Brian Hibbs asks "Can we just stop worrying about the 'bad' DM stores, and pay more attention to the 'good' ones?"

This fascinates me, because how do you define a "good" comics shop?

My definition, which I posted earlier this week on my blog:

"Basically, my perspective is, if I can't find the latest offerings from Fantagraphics, Drawn and Quarterly, Alternative Comics, Top Shelf, or Slave Labor in a given comics shop, it's not a comics shop. It's a superhero store. And when I want to go grocery shopping, I don't want to go to "The House of Grape Jelly," I want to go to a goddamned supermarket that has the fullest selection of product possible."

How many full-line stores are there? I seek out comics shops everywhere I go, nerd that I am, and by far, the ones that look at you funny when you ask where their Fantagraphics/D&Q stuff far outnumber the quality, full-line comics shops that seek to serve as wide a customer base as humanly possible. In fact, here's every one I've ever been in:

Earthworld, Albany, NY
Million Year Picnic, Cambridge, MA
Modern Myths, Northampton, MA
The Beguiling, Toronto, ON

I know there are more, because I talk to people on the computer internets, and hear tell of stores like Atomic Pop in Norman, OK or, of course, Jim Hanley's Universe. Or Hibbs's store, of course!

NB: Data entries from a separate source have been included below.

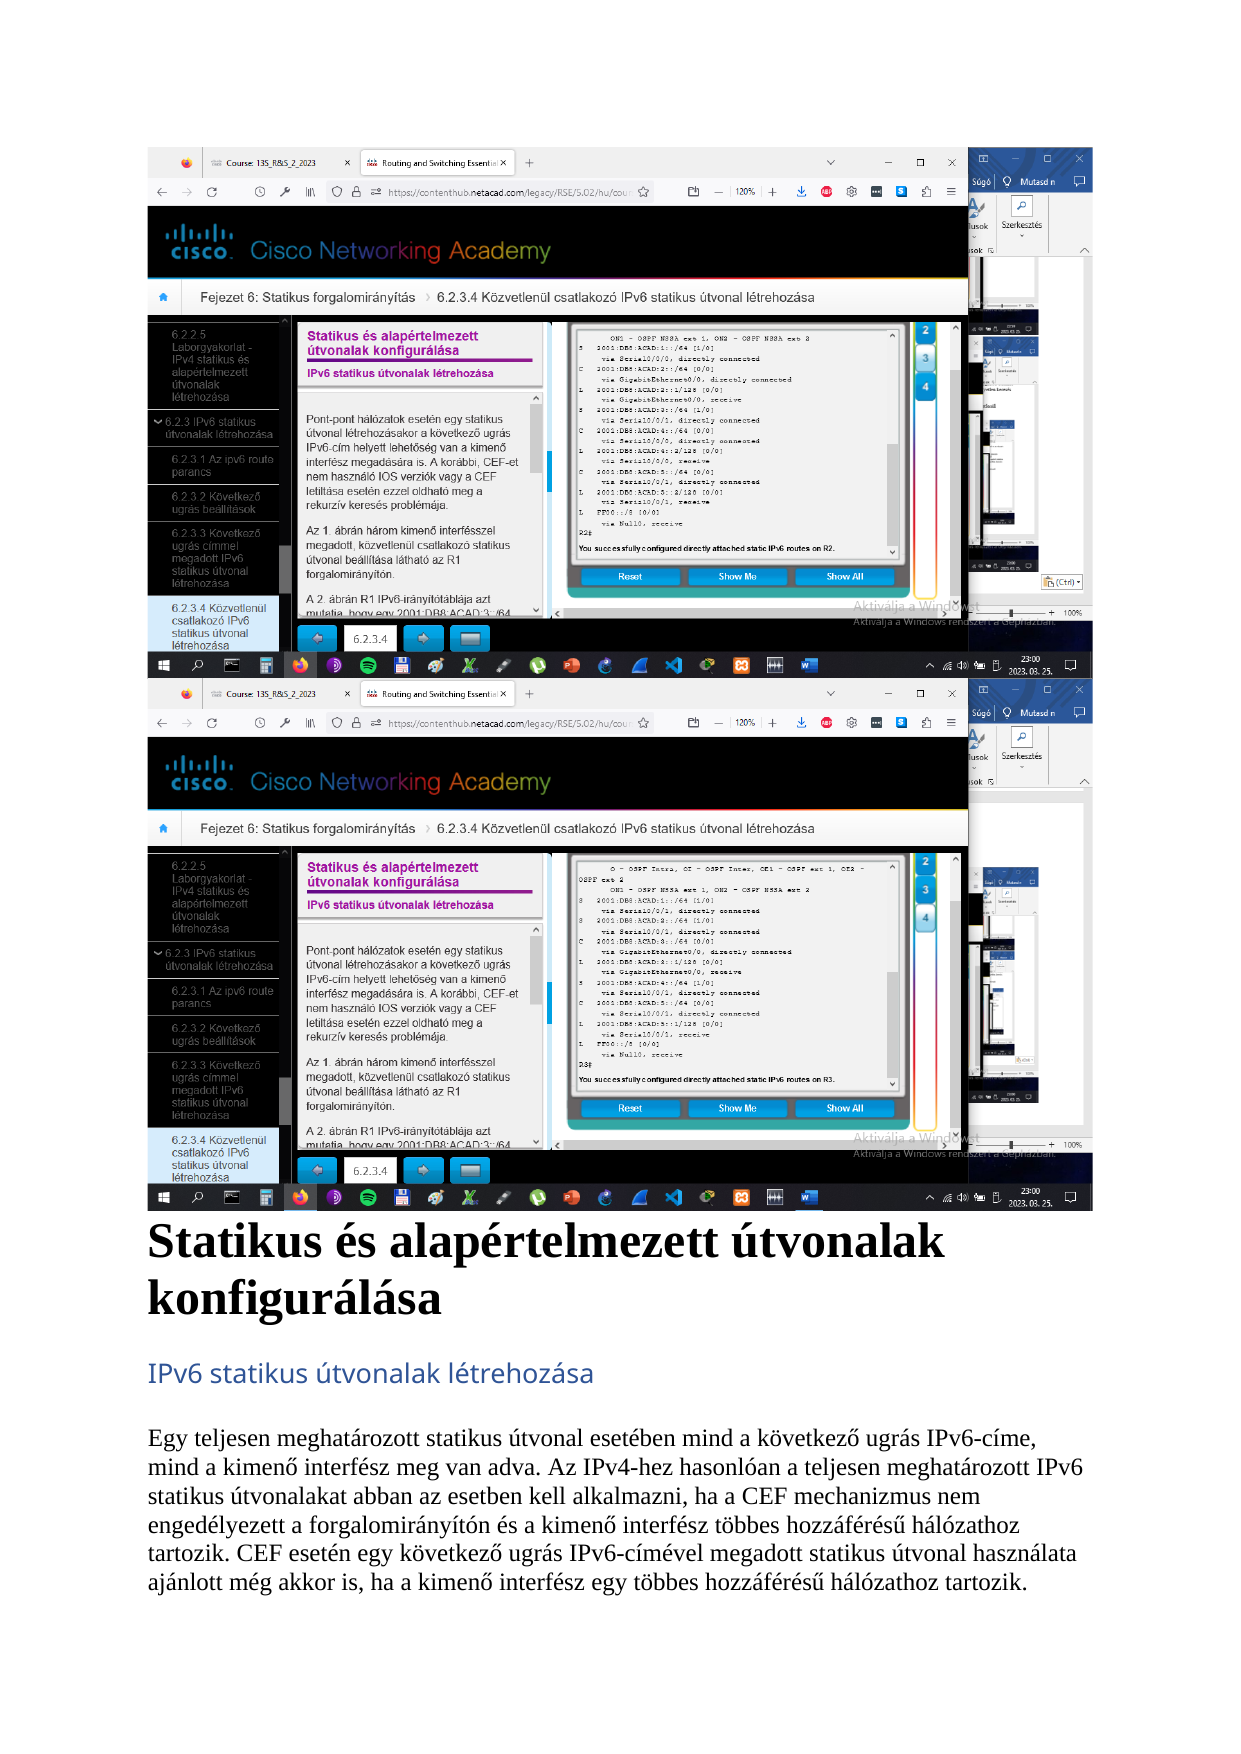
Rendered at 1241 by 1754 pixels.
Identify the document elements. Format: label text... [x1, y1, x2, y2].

subtitle IPv6 statikus útvonalak létrehozása [148, 1354, 1093, 1391]
picture [147, 147, 1093, 1211]
subtitle Statikus és alapértelmezett útvonalak konfigurálása [148, 1211, 1093, 1325]
text Egy teljesen meghatározott statikus útvonal esetében mind a következő ugrás IPv6-címe, mind a kimenő interfész meg van adva. Az IPv4-hez hasonlóan a teljesen meghatározott IPv6 statikus útvonalakat abban az esetben kell alkalmazni, ha a CEF mechanizmus nem engedélyezett a forgalomirányítón és a kimenő interfész többes hozzáférésű hálózathoz tartozik. CEF esetén egy következő ugrás IPv6-címével megadott statikus útvonal használata ajánlott még akkor is, ha a kimenő interfész egy többes hozzáférésű hálózathoz tartozik. [148, 1423, 1093, 1596]
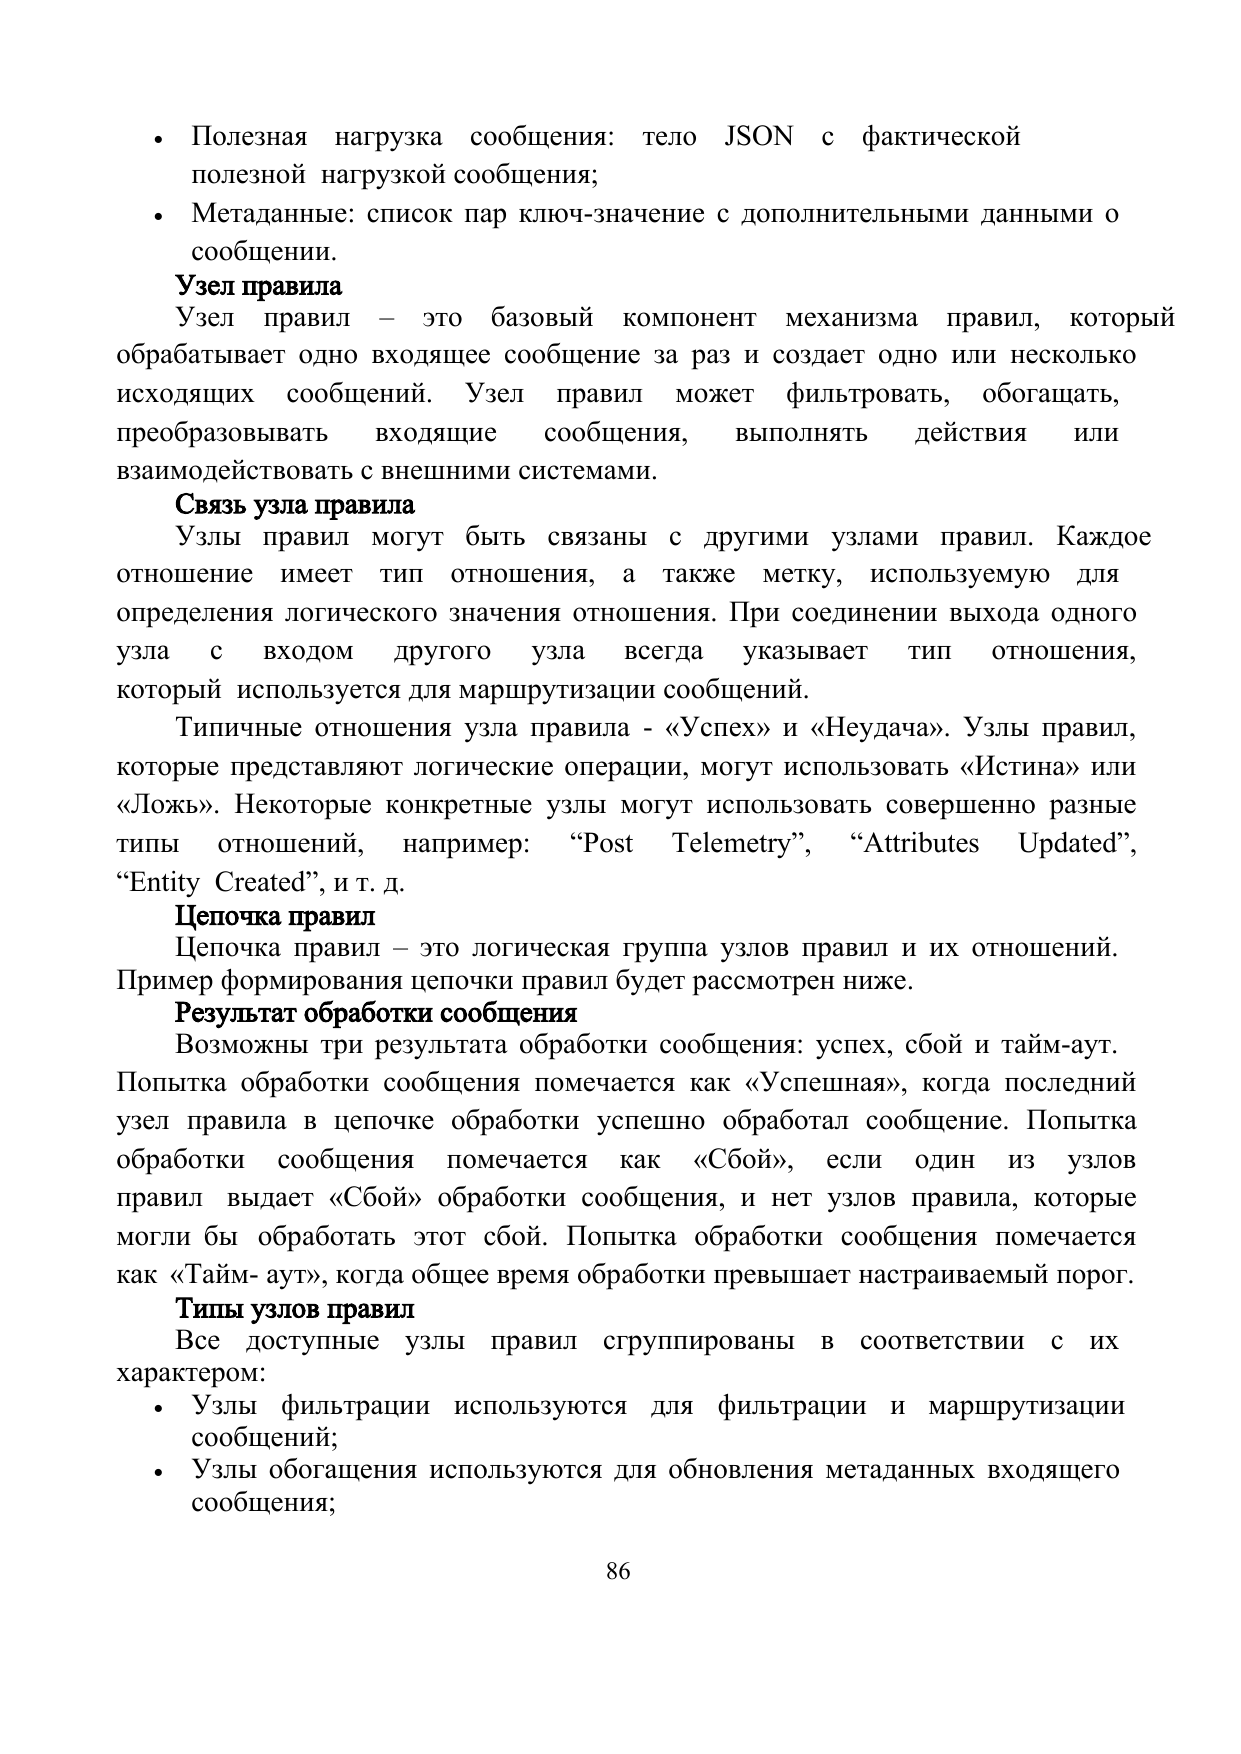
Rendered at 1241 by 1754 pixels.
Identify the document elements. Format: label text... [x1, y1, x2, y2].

text обрабатывает одно входящее сообщение за раз и создает одно или несколько исходящих сообщений. Узел правил может фильтровать, обогащать, преобразовывать входящие сообщения, выполнять действия или взаимодействовать с внешними системами. [116, 333, 1137, 487]
text Типичные отношения узла правила - «Успех» и «Неудача». Узлы правил, которые представляют логические операции, могут использовать «Истина» или «Ложь». Некоторые конкретные узлы могут использовать совершенно разные типы отношений, например: “Post Telemetry”, “Attributes Updated”, “Entity Created”, и т. д. [116, 706, 1137, 899]
text Все доступные узлы правил сгруппированы в соответствии с их [175, 1324, 1188, 1356]
text Связь узла правила [175, 487, 1188, 519]
text сообщения; [191, 1485, 1188, 1517]
text Цепочка правил [175, 899, 1188, 931]
text Попытка обработки сообщения помечается как «Успешная», когда последний узел правила в цепочке обработки успешно обработал сообщение. Попытка обработки сообщения помечается как «Сбой», если один из узлов правил выдает «Сбой» обработки сообщения, и нет узлов правила, которые могли бы обработать этот сбой. Попытка обработки сообщения помечается как «Тайм- аут», когда общее время обработки превышает настраиваемый порог. [116, 1060, 1137, 1291]
text Возможны три результата обработки сообщения: успех, сбой и тайм-аут. [175, 1028, 1188, 1060]
text Типы узлов правил [175, 1291, 1188, 1324]
text  Полезная нагрузка сообщения: тело JSON с фактической полезной нагрузкой сообщения; [153, 114, 1137, 192]
text  Узлы обогащения используются для обновления метаданных входящего [153, 1453, 1188, 1485]
text Узлы правил могут быть связаны с другими узлами правил. Каждое [175, 519, 1188, 552]
text  Метаданные: список пар ключ-значение с дополнительными данными о сообщении. [153, 192, 1137, 268]
text Пример формирования цепочки правил будет рассмотрен ниже. [116, 963, 1188, 996]
text Результат обработки сообщения [175, 996, 1188, 1028]
text Цепочка правил – это логическая группа узлов правил и их отношений. [175, 931, 1188, 963]
text Узел правила [175, 268, 1188, 301]
text характером: [116, 1356, 1188, 1388]
text сообщений; [191, 1421, 1188, 1453]
text 86 [606, 1557, 1188, 1585]
text  Узлы фильтрации используются для фильтрации и маршрутизации [153, 1388, 1188, 1421]
text отношение имеет тип отношения, а также метку, используемую для определения логического значения отношения. При соединении выхода одного узла с входом другого узла всегда указывает тип отношения, который используется для маршрутизации сообщений. [116, 552, 1137, 706]
text Узел правил – это базовый компонент механизма правил, который [175, 301, 1188, 333]
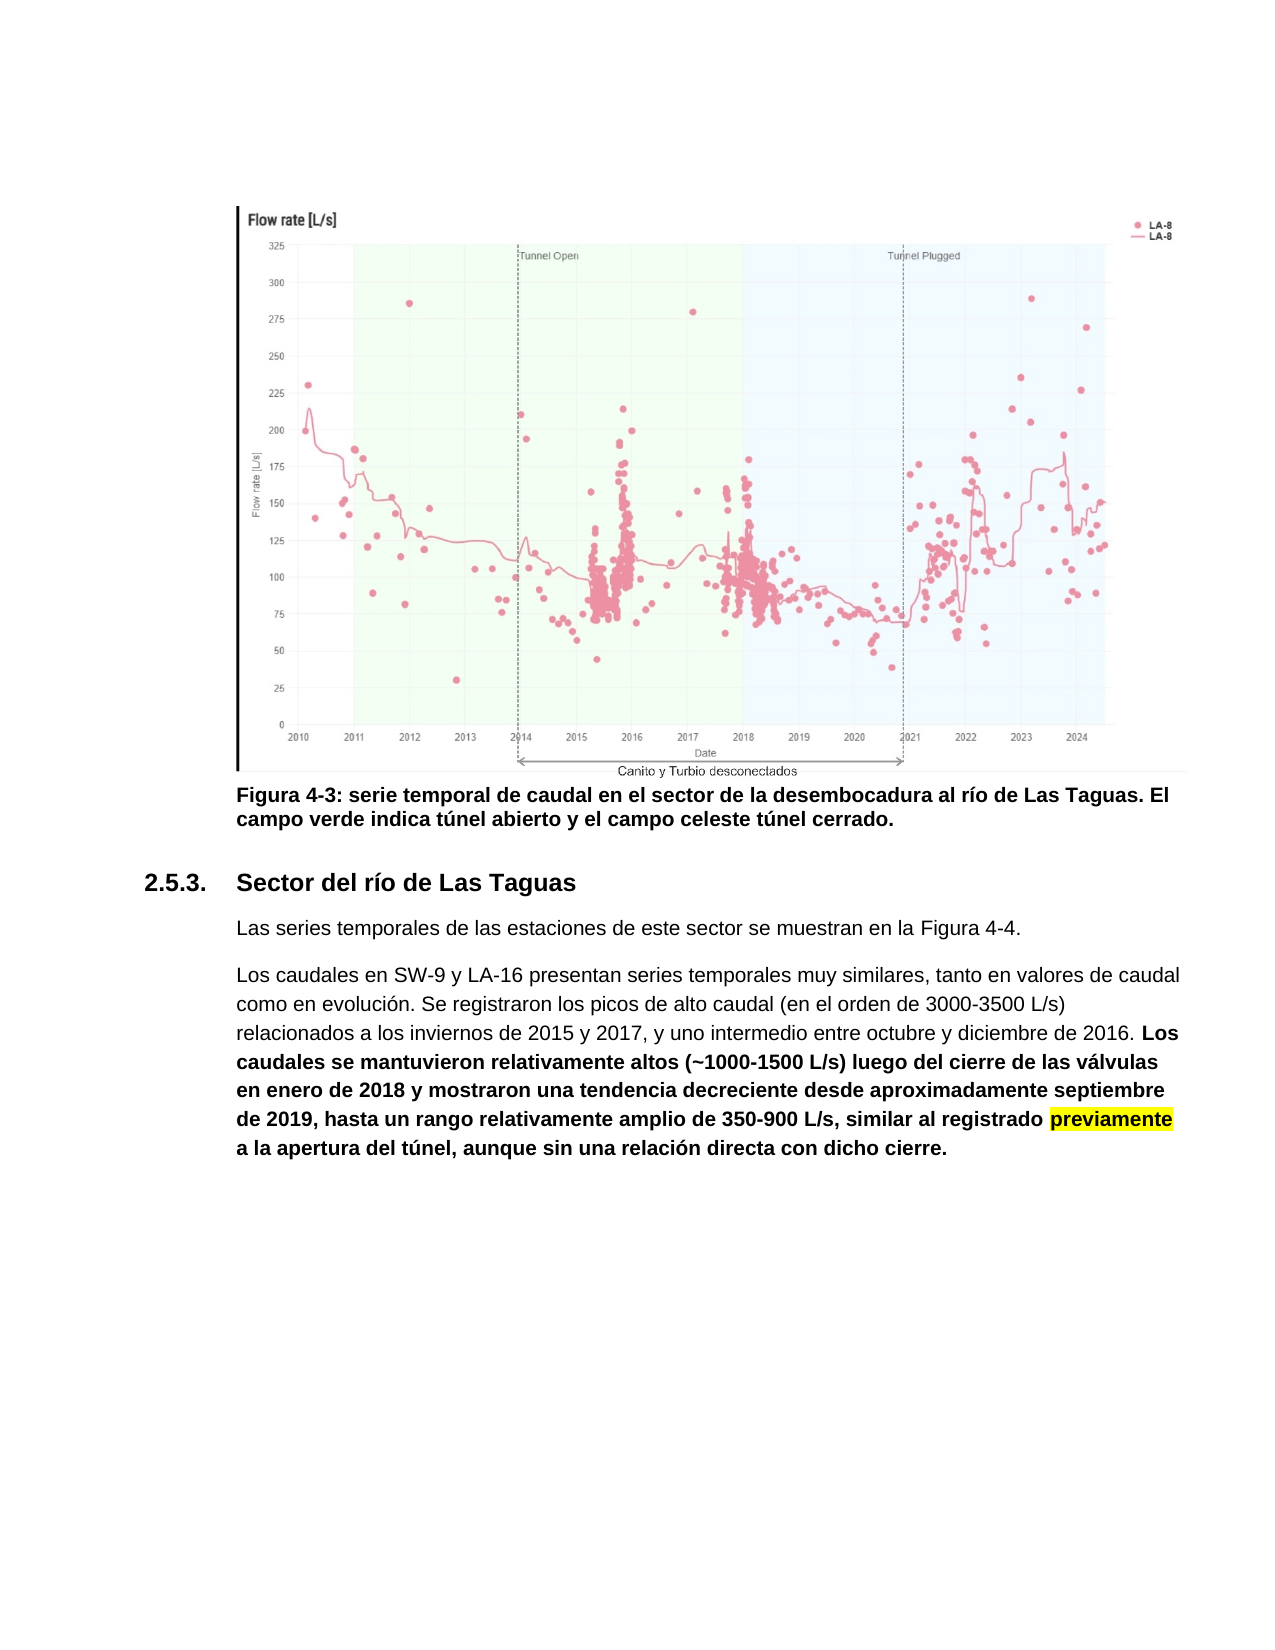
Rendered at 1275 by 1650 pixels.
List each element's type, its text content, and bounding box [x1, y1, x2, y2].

text Los caudales en SW-9 y LA-16 presentan series temporales muy similares, tanto en valores de caudal como en evolución. Se registraron los picos de alto caudal (en el orden de 3000-3500 L/s) relacionados a los inviernos de 2015 y 2017, y uno intermedio entre octubre y diciembre de 2016. Los caudales se mantuvieron relativamente altos (~1000-1500 L/s) luego del cierre de las válvulas en enero de 2018 y mostraron una tendencia decreciente desde aproximadamente septiembre de 2019, hasta un rango relativamente amplio de 350-900 L/s, similar al registrado previamente a la apertura del túnel, aunque sin una relación directa con dicho cierre. [236, 963, 1186, 1160]
subtitle Sector del río de Las Taguas [207, 868, 1186, 897]
text Figura 4-3: serie temporal de caudal en el sector de la desembocadura al río de Las Taguas. El campo verde indica túnel abierto y el campo celeste túnel cerrado. [236, 783, 1186, 831]
picture [236, 206, 1187, 778]
text Las series temporales de las estaciones de este sector se muestran en la Figura 4-4. [236, 916, 1186, 940]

But is there a comprehensive list anywhere, regularly updated, of ONLY full-line comics shops where grown-up readers with diverse tastes can take their friends and loved ones, and reliably expect that the kids, the wives, the girlfriends, the boyfriends, the best buddies, everyone will have their tastes catered to?

If there is no such list, there should be.